Nos últimos anos, a taxa de mortalidade infantil (TMI) — razão entre o total de óbitos de menores de um ano e o total de nascidos vivos — está decrescendo em todo o País. No Brasil, a TMI apresentou uma queda de 30%, caindo de 19,4 por 1.000 no triênio 2001-03 para 13,5 por 1.000 em 2011-13, ao passo que, no Rio Grande do Sul, a redução foi de 31%, passando de 15,8 por 1.000 no triênio 2001-03 para 10,9 por 1.000 em 2011-13.

Tendo em vista que a mortalidade infantil é fortemente influenciada pelas condições econômicas da população, avaliou-se a evolução da TMI trienal dos gaúchos, no período de 2001 a 2013, segundo o Produto Interno Bruto per capita (PIBpc) de 2012 dos municípios em que residiam. Especificamente, dividiu-se a população do Estado em dois extratos de renda: os que vivem nos municípios de menor PIBpc (50% dos municípios) e os que residem nos municípios de maior PIBpc. Ao longo de todo período analisado, o grupo de menor PIBpc apresentou maiores TMIs. Entretanto percebe-se que, ao longo da série, as TMIs dos dois grupos se aproximaram. O grupo de maior PIBpc apresentou TMI de 14,7 por 1.000 no triênio 2001-03 e de 10,7 por 1.000 em 2011-13, enquanto, no grupo de menor PIBpc, a TMI caiu de 17,3 por 1.000 em 2001-03 para 11,4 por 1.000 em 2011-13.

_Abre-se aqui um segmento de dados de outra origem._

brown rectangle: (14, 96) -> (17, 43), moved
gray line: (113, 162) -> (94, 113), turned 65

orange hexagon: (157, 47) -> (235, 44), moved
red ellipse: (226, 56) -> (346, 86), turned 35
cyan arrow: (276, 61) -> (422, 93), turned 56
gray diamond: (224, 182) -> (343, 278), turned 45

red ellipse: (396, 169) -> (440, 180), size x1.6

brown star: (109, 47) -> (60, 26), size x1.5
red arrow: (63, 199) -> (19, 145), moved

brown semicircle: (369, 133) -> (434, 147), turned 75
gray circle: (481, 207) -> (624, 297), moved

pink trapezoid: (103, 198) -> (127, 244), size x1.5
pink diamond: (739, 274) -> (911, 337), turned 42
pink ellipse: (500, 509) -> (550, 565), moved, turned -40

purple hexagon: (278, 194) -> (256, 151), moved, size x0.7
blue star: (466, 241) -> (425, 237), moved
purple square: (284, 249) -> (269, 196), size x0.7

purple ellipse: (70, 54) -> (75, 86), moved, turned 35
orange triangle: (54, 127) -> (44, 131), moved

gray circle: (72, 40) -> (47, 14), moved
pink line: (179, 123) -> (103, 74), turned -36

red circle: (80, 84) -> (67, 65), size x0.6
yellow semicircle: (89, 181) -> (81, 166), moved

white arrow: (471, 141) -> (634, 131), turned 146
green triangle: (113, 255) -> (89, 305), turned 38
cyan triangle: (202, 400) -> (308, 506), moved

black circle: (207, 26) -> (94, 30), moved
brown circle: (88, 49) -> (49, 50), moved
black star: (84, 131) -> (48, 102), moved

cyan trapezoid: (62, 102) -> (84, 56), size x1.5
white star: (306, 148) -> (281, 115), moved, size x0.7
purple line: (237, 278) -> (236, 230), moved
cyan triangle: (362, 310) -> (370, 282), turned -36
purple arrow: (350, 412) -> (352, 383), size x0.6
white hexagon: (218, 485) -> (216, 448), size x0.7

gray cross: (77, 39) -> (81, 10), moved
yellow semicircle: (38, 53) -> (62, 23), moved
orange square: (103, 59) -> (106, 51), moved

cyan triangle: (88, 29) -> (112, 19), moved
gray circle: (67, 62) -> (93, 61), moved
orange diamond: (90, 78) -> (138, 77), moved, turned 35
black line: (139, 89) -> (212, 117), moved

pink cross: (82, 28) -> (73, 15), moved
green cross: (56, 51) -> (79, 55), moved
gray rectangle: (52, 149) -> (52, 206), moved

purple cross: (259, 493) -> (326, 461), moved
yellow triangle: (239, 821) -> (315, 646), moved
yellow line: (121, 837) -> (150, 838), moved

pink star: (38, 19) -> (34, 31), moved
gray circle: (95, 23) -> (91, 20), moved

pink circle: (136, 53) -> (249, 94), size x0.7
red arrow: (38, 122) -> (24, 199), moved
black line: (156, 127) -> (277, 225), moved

A queda na TMI do grupo de menor PIBpc ocorreu ao mesmo tempo em que houve um intenso decréscimo na proporção de mães com menos de três anos de estudo (de 12,7% no triênio 2001-03 para 3,9% em 2011-13) e na proporção de baixo número de consultas pré-natal (de 46,4% no triênio 2001-03 para 32,2% em 2011-13). Esses fatos podem explicar a melhora na TMI para esse grupo, visto que o aumento na escolaridade materna pode refletir uma maior percepção dos problemas de saúde, bem como uma maior utilização dos serviços de saúde. Soma-se a esse fato o aumento no número de consultas pré-natal, o que indica uma melhora no acesso a serviços de saúde. A diminuição da TMI no grupo de menor PIBpc pode indicar uma melhora no acesso à assistência à saúde, antes, durante e/ou logo após o parto, para uma população que vive em regiões do Estado menos favorecidas.